Bending strain induced photocurrent crossover from positive to negative in the flexible organic phototransistors

The understanding of bending strain effects on the performances of flexible organic phototransistors (FOPTs) is of great importance. In this manuscript, two kinds of FOPTs-single layer of copper phthalocyanine (CuPc) (SL-FOPTs) and hybrid planar bulk-heterojunction of CuPc/CuPc:PTCDA (HPBHJ-OPTs) with PTCDA denotes 3,4,9,10-perylenete-acarboxylic dianhydride, with polyvinyl alcohol as the gate dielectric but different active layer, were fabricated and their strain dependent performances investigated, respectively.
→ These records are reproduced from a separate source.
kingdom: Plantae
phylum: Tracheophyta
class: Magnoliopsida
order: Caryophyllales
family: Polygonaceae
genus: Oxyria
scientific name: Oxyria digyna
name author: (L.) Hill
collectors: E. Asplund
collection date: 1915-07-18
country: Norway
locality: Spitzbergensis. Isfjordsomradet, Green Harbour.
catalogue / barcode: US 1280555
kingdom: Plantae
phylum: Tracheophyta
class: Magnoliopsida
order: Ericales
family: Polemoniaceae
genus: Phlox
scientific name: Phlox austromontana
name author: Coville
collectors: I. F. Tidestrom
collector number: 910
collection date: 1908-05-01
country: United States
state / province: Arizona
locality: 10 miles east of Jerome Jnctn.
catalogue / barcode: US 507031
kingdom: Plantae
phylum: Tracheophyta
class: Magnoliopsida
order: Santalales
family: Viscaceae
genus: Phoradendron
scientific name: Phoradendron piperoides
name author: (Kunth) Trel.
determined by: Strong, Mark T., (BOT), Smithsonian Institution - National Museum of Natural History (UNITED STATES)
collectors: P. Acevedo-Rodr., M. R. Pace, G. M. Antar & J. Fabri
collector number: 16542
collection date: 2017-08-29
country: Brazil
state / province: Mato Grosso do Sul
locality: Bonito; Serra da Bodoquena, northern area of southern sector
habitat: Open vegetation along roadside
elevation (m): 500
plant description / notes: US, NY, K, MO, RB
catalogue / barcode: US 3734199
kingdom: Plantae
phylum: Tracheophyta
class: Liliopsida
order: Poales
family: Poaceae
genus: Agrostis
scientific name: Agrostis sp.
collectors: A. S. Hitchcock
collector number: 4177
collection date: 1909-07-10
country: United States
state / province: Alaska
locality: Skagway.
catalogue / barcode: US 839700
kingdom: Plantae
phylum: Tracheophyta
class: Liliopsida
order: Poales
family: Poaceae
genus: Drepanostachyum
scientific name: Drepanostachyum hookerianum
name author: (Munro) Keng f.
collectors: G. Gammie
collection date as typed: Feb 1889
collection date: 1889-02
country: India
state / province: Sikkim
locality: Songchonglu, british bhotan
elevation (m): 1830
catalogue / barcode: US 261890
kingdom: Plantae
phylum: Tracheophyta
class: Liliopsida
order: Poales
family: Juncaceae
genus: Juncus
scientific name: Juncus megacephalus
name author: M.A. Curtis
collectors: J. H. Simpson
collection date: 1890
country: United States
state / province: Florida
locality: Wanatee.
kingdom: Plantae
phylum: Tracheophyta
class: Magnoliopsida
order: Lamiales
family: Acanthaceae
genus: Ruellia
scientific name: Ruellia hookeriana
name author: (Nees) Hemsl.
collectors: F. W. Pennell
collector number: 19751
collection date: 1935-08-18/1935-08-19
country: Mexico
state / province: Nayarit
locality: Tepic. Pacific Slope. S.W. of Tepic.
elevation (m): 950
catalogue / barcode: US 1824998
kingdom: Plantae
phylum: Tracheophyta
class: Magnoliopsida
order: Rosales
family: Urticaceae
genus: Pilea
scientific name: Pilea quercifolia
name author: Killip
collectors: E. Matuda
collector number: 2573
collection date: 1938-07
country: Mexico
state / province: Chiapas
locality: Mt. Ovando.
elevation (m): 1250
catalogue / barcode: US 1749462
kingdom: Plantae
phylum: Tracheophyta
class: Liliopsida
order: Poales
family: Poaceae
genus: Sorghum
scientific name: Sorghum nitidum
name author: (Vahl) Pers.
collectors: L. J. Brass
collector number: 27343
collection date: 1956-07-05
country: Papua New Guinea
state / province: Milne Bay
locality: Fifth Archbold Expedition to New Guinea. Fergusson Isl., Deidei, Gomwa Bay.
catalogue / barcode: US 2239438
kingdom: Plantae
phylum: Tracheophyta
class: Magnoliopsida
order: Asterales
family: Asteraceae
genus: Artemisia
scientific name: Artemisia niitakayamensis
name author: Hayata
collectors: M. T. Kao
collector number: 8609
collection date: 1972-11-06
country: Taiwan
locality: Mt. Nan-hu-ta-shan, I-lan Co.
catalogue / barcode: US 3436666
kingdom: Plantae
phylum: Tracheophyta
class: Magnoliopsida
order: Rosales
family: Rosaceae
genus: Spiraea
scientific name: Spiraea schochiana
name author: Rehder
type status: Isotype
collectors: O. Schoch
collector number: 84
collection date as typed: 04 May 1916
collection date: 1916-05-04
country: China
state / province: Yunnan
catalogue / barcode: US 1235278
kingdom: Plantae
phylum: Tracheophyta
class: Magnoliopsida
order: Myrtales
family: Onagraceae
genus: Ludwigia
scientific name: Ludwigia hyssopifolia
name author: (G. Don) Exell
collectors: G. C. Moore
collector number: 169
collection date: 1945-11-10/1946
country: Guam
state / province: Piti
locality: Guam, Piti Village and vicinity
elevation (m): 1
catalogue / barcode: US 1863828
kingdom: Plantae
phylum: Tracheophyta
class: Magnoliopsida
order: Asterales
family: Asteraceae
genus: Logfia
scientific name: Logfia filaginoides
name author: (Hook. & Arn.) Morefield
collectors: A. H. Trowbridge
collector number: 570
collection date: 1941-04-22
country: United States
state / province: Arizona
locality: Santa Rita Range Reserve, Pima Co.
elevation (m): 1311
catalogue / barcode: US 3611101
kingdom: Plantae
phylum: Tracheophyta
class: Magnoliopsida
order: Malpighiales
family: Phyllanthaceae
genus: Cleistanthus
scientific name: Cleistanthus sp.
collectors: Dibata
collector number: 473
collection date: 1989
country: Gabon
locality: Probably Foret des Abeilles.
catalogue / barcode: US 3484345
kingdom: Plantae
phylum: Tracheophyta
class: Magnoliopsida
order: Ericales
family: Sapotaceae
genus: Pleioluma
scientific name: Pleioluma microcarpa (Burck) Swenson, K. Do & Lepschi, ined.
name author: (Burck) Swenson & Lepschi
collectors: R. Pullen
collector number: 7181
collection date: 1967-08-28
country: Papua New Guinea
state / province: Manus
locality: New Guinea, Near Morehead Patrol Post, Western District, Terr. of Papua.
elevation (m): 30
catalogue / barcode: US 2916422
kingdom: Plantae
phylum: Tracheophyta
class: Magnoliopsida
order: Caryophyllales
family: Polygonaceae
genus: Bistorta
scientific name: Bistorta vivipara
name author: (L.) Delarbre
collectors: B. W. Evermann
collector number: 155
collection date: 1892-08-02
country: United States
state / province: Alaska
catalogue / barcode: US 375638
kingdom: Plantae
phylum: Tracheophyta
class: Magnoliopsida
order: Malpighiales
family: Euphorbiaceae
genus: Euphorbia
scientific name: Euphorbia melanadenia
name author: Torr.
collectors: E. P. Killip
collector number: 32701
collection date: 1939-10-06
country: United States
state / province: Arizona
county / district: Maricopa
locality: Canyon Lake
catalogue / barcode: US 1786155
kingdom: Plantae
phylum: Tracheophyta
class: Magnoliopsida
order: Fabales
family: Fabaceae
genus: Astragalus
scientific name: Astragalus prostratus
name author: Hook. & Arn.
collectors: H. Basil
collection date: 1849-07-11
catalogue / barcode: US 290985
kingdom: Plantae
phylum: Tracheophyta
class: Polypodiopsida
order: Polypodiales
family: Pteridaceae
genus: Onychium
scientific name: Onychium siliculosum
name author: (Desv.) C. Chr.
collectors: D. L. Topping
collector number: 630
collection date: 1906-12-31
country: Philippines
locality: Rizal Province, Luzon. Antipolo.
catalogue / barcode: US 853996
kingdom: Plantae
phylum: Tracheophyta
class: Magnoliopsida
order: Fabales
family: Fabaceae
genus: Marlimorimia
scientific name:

For SL-FOPTs, at a given light intensity, with the bending-strain increasing, the photocurrent increases at first, and then decreases after reaching a maximum. A crossover from positive to negative occurs in this process, and the critical strain at which the crossover occurs increases with the illumination light intensity. Different from the observation in SL-FOPTs, the Idark ~ strain curves in HPBHJ-FOPTs exhibit obtuse small peaks at low gate voltages of |Vg|≦10 V, and minimums at large gate voltages of |Vg|≧ 20 V. At large gate voltages with increasing bending strain, the photocurrent of HPBHJ-OPTs decreases and become negative (from positive) at first, with the decreasing rate nearly proportional to the gate voltage, and then increase after reaching a negative minimum. The physical origin of observed photocurrent crossover from positive to negative with increasing bending strain is discussed.